Friday, December 23, 2011

On Iraq: Think like Romans and admit we were beaten

One of the most disturbing aspects of contemporary America is its absolute determination to deceive itself. As the last U.S. soldiers and Marines leave Iraq, we have heard President Obama, Senator McCain, Defense Secretary Panetta, and numerous others speak as if U.S. forces accomplished something positive in Iraq. Indeed, our service personnel have been welcomed home as “liberators” and told — ominously — that there are other peoples in the world who yearn for the sort of liberation the United States brought to Iraqis.

What to make of this species of lunacy? In recent years it has been popular to compare the United States to the ancient Romans, at least in terms of military power and the geographic reach that military power can attain. This sort of historical nuttiness sells well in the media, the academy, and the mouths of war-mongering politicians like Senators McCain, Graham, and Lieberman, but it will not stand scrutiny.

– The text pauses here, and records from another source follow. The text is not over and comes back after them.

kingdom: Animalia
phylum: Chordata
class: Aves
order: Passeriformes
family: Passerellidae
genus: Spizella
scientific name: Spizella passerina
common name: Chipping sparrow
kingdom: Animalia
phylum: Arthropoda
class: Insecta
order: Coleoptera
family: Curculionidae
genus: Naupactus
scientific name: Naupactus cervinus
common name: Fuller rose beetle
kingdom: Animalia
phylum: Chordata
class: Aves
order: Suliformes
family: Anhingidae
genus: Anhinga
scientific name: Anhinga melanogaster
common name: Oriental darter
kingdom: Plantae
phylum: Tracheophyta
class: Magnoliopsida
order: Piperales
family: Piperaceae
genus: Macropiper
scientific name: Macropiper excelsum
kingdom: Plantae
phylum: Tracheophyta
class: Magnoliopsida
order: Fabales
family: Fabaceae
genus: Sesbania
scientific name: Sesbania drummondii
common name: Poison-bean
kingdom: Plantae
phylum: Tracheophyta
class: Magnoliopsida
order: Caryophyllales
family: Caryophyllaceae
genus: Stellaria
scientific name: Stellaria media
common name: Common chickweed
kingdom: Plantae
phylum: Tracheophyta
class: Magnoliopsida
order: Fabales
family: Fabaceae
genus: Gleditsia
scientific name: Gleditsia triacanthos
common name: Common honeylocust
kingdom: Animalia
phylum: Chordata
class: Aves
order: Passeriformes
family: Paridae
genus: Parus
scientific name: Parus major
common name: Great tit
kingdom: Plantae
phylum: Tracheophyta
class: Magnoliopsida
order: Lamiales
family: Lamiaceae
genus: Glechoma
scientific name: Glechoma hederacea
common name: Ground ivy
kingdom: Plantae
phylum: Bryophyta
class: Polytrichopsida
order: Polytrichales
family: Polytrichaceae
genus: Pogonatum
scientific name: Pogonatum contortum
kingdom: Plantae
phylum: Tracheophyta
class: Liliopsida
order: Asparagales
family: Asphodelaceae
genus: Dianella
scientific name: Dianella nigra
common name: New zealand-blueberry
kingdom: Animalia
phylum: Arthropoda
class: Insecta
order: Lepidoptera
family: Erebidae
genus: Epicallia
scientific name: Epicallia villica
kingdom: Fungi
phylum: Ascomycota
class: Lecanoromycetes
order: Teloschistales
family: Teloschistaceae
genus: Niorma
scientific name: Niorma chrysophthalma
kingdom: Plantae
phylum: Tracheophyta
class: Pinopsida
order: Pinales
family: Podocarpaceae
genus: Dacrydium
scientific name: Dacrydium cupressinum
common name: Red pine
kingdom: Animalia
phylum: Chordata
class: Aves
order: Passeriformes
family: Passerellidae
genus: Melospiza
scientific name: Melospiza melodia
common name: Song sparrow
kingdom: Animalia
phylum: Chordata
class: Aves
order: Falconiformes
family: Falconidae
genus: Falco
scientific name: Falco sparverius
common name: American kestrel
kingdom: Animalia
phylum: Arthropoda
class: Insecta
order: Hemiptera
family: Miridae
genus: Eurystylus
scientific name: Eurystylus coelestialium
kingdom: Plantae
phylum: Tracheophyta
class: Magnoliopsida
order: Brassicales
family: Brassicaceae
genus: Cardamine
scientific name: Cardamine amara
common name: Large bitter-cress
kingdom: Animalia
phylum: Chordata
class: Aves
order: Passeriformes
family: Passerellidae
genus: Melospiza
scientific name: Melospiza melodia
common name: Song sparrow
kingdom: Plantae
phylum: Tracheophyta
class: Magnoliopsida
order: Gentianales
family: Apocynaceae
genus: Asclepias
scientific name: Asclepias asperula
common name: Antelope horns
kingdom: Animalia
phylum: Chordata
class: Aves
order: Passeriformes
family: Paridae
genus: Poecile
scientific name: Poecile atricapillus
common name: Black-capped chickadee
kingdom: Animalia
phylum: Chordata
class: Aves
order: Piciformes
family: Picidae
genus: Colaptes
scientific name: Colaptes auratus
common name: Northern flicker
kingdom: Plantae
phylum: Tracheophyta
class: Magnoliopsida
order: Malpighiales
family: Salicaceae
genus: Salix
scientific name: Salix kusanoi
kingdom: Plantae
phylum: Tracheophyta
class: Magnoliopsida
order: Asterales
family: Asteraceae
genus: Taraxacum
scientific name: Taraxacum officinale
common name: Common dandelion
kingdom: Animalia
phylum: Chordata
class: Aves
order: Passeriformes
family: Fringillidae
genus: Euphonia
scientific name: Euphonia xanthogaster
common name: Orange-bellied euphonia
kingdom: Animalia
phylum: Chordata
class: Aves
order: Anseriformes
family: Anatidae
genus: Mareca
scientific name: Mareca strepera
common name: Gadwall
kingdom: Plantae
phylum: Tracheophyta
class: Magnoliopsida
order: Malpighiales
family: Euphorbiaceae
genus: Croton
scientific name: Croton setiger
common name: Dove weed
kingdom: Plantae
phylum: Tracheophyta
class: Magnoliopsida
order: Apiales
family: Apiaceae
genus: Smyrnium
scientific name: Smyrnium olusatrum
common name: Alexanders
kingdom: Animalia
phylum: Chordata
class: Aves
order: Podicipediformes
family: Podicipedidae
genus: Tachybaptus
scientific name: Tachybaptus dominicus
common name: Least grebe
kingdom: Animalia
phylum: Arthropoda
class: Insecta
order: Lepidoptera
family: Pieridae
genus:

The Romans were a superb military power that brought peace and prosperity to much of Europe for 500 years or more, and they brought it mostly by waging wars that literally annihilated their enemies. The precursors to the Roman peace were complete military victories that left Rome‘s enemies with no doubt that they had been totally defeated, and believing the beginning of wisdom was to become Rome‘s friend, or at least not cross Rome a second time. Reality was the pivotal component here. Rome’s enemies always knew they were defeated, one historian has written, and the Romans were always realistic and manly enough to know when they had won and — as important — when they had loss.

The evolving aftermath of the Iraq war in the American mind proves that, at least among our bipartisan governing elite, there is not a single Roman to be found. In Iraq, the United States was defeated in every conceivable way. Not one of Washington’s clearly delineated war aims was accomplished. The Sunni-based tyranny of Saddam Hussein has been replaced by a Shia-dominated tyranny whose leader’s contempt for the United States is so strong that he did not bother to wait until the last U.S. soldier departed before starting what will be a relentless persecution of Iraq’s Sunni minority. For Obama and McCain, this sort of tyranny is acceptable because Maliki and his Shia thugs won office in a fair but meaningless election. For Obama, McCain and their ilk the important thing is just having an election, the fact that an election simply delivers a replacement tyranny is irrelevant.